In Chapter 2, we find recipes for the construction of spectral sequences. To develop these ideas further we need to clarify the relationship between a spectral sequence and its target; this is the goal of Chapter 3. To achieve this goal, it is necessary to introduce more refined ideas of convergence. These ideas require a discussion of limits and colimits of modules and the definition of a morphism between spectral sequences with which one can express the relevant theorems of comparison. In the case of a filtered differential graded module, conditions on the filtration guarantee that the associated spectral sequence converges uniquely to its target. The case of an exact couple is more subtle and we develop it after a discussion of some associated limits.

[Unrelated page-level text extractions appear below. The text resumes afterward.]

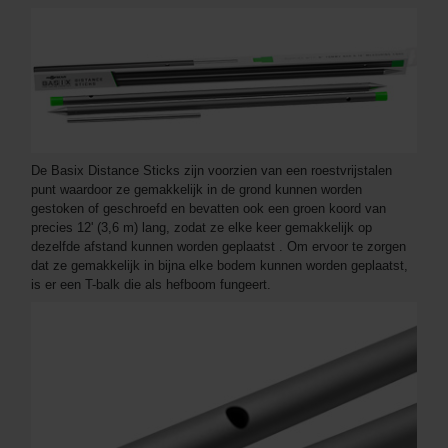
De Basix Distance Sticks zijn voorzien van een roestvrijstalen
punt waardoor ze gemakkelijk in de grond kunnen worden
gestoken of geschroefd en bevatten ook een groen koord van
precies 12' (3,6 m) lang, zodat ze elke keer gemakkelijk op
dezelfde afstand kunnen worden geplaatst . Om ervoor te zorgen
dat ze gemakkelijk in bijna elke bodem kunnen worden geplaatst,
is er een T-balk die als hefboom fungeert.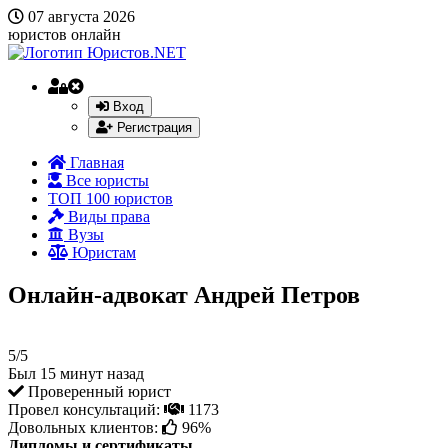
07 августа 2026
юристов онлайн
Вход
Регистрация
Главная
Все юристы
ТОП 100 юристов
Виды права
Вузы
Юристам
Онлайн-адвокат Андрей Петров
5/5
Был 15 минут назад
Проверенный юрист
Провел консультаций:
1173
Довольных клиентов:
96%
Дипломы и сертификаты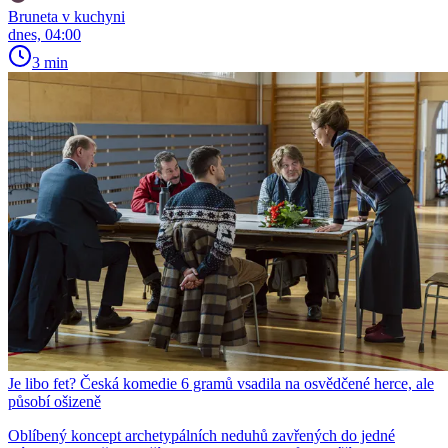
Bruneta v kuchyni
dnes, 04:00
3 min
Je libo fet? Česká komedie 6 gramů vsadila na osvědčené herce, ale
působí ošizeně
Oblíbený koncept archetypálních neduhů zavřených do jedné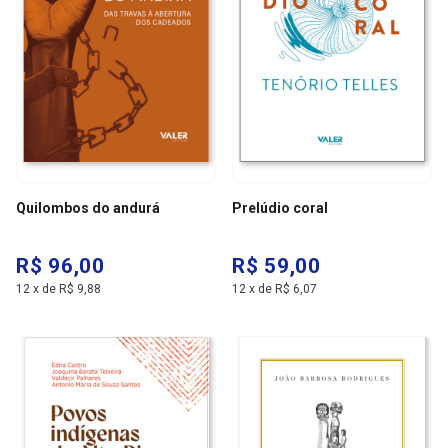
Quilombos do andurá
Prelúdio coral
R$ 96,00
R$ 59,00
12
x
de
R$ 9,88
12
x
de
R$ 6,07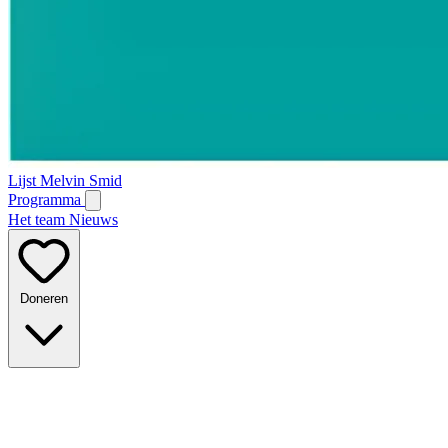
Lijst Melvin Smid
Programma
Het team
Nieuws
Doneren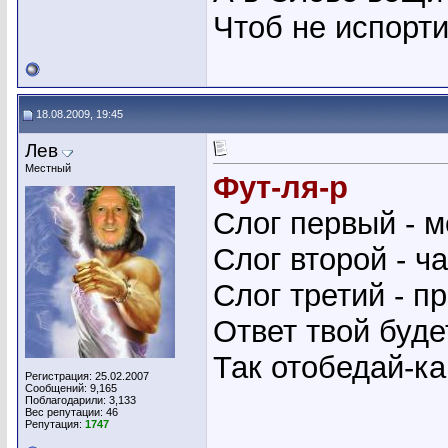
Чтоб не испорт
18.08.2009, 19:45
Лев
Местный
Фут-ля-р
Слог первый - 
Слог второй - ч
Слог третий - пр
Ответ твой буде
Так отобедай-ка 
Регистрация: 25.02.2007
Сообщений: 9,165
Поблагодарили: 3,133
Вес репутации:
46
Репутация:
1747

We express convergence results as comparison theorems that answer the questions: If two spectral sequences are isomorphic via a morphism of spectral sequences, then how do the targets of the spectral sequences compare? Need they be isomorphic? We end the chapter with some constructions and Zeeman's comparison theorem that reveals how special circumstances lead to powerful conclusions.

On convergence

Theorem 2.6 tells us that a filtered differential graded module, (A, d, F), determines a spectral sequence and, if the filtration is bounded, then the spectral sequence determines H(A, d) (up to extension problems). We want to remove the restrictive hypothesis of a bounded filtration and still retain convergence to a uniquely determined target.